** Opening Excerpted passage block **

In the superheated bedlam, the 7th Mississippi Battalion’s position was overrun. Sixty men from the regiment went missing, eight of them members of the Knight band whom Lowry had towed back into service, including Sim Collins. These men were “captured” by Sherman’s forces, though some of them later said they voluntarily turned themselves over to the Yankees. They refused to be exchanged or paroled, pleading to ride out the war as captives. They were eventually transferred to Midwest prison camps—Camp Morton in Indiana and Camp Douglas in Illinois—where they remained until surrender. But if prison was preferable to battle, it didn’t necessarily mean escape from death; their health had been badly undermined, and some of them had been wounded. Sim Collins and James Ewlen would not see another summer. They died of their wounds and ailments in the winter-spring of 1865.

By mid-July Sherman had pushed to within six miles of Atlanta, and Confederate president Jefferson Davis was uneasy. Davis wanted the Confederate army on the attack. On July 17 he made an intrusive error, removing the defensive-minded Joe Johnston from command and replacing him with the almost psychotically combative John Bell Hood. The change of command was a matter of “cold, snaky” second-guessing by the Confederate president, critics charged. But Davis was supercilious in matters of strategy; he was a great believer
in his own stentorian oratory and coinlike visage, square jawed with almost no upper lip to speak of, just a grim line of self-certainty. He had “an exalted opinion of his own military genius,” Grant wrote of him sardonically. “On several occasions he came to the relief of the Union army.” The handing of command to Hood was one of those occasions. Hood immediately went on the offensive and played right into Union hands. It was “just what we wanted,” Sherman wrote, “to fight on open ground.”

The blond-maned, limpid-eyed, Viking-chested Hood had already fought crippled, his left arm incapacitated at Gettysburg and his right leg torn off at Chickamauga. He was physically indefatigable, riding into battle strapped to his horse, but he was “all lion, none of the fox,” Robert E. Lee said of him. To diarist Mary Chesnut he exuded martyrdom with his “sad Quixotic face, the face of an old Crusader,” and he had recently experienced a religious awakening. Shortly before Polk was killed, Hood asked the Episcopal bishop to baptize him. Polk conducted the ceremony in Hood’s tent, using a tin wash pan to douse the young general, who braced himself upright on crutches. But religion had not gentled Hood’s approach to battle, and he proceeded to do to the army what he had done to his own body.

** Closing Excerpted passage block **

▶ **Set of tasks**
A. Copy the stretch of the Atlanta campaign passage from "The blond-maned, limpid-eyed, Viking-chested" through "his own body.", renaming "tin wash pan" as "metal basin".
B. In the Atlanta campaign passage, where did Hood lose his right leg?
C. According to the Atlanta campaign passage, why did Jefferson Davis remove Joe Johnston from command?
The records that come next are separate material from the Atlanta campaign passage.

** Opening Dataset records block **

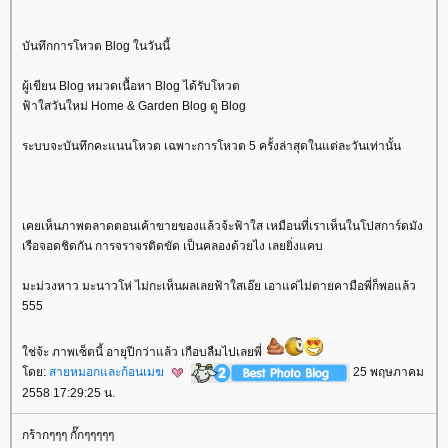
บันทึกการโหวต Blog ในวันนี้
ผู้เขียน Blog หมวดเนื้อหา Blog ได้รับโหวต
ฟ้าใสวันใหม่ Home & Garden Blog ดู Blog
ระบบจะบันทึกคะแนนโหวต เฉพาะการโหวต 5 ครั้งล่าสุดในแต่ละวันเท่านั้น
เคยเห็นภาพตลาดตอนเค้าขายของแล้วจ้ะฟ้าใส เหมือนที่เราเห็นในโปสการ์ดมัง
เรือจอดชิดกัน การจราจรติดขัด เป็นคลองด้วยไง เลยยิ่งแคบ
มะม่วงหาว มะนาวโห่ ไม่กะเห็นผลเลยฟ้าใสเอ๊ย เอาแค่ไม่ตายคามือพี่ก็พอแล้ว
555
ช่จ้ะ ภาพเซ็ตนี้ อายุปีกว่าแล้ว เกือบลืมไปเลยพี่
ดย:
สายหมอกและก้อนเมฆ
25 พฤษภาคม
2558 17:29:25 น.
กร้ากๆๆๆ กั๊กๆๆๆๆๆ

** Closing Dataset records block **

▶ **Exercise answers**
A.
The blond-maned, limpid-eyed, Viking-chested Hood had already fought crippled, his left arm incapacitated at Gettysburg and his right leg torn off at Chickamauga. He was physically indefatigable, riding into battle strapped to his horse, but he was “all lion, none of the fox,” Robert E. Lee said of him. To diarist Mary Chesnut he exuded martyrdom with his “sad Quixotic face, the face of an old Crusader,” and he had recently experienced a religious awakening. Shortly before Polk was killed, Hood asked the Episcopal bishop to baptize him. Polk conducted the ceremony in Hood’s tent, using a metal basin to douse the young general, who braced himself upright on crutches. But religion had not gentled Hood’s approach to battle, and he proceeded to do to the army what he had done to his own body.

B. At Chickamauga.

C. With Sherman within six miles of Atlanta, Davis wanted the Confederate army on the attack. Johnston was defensive-minded, so Davis replaced him with the combative John Bell Hood.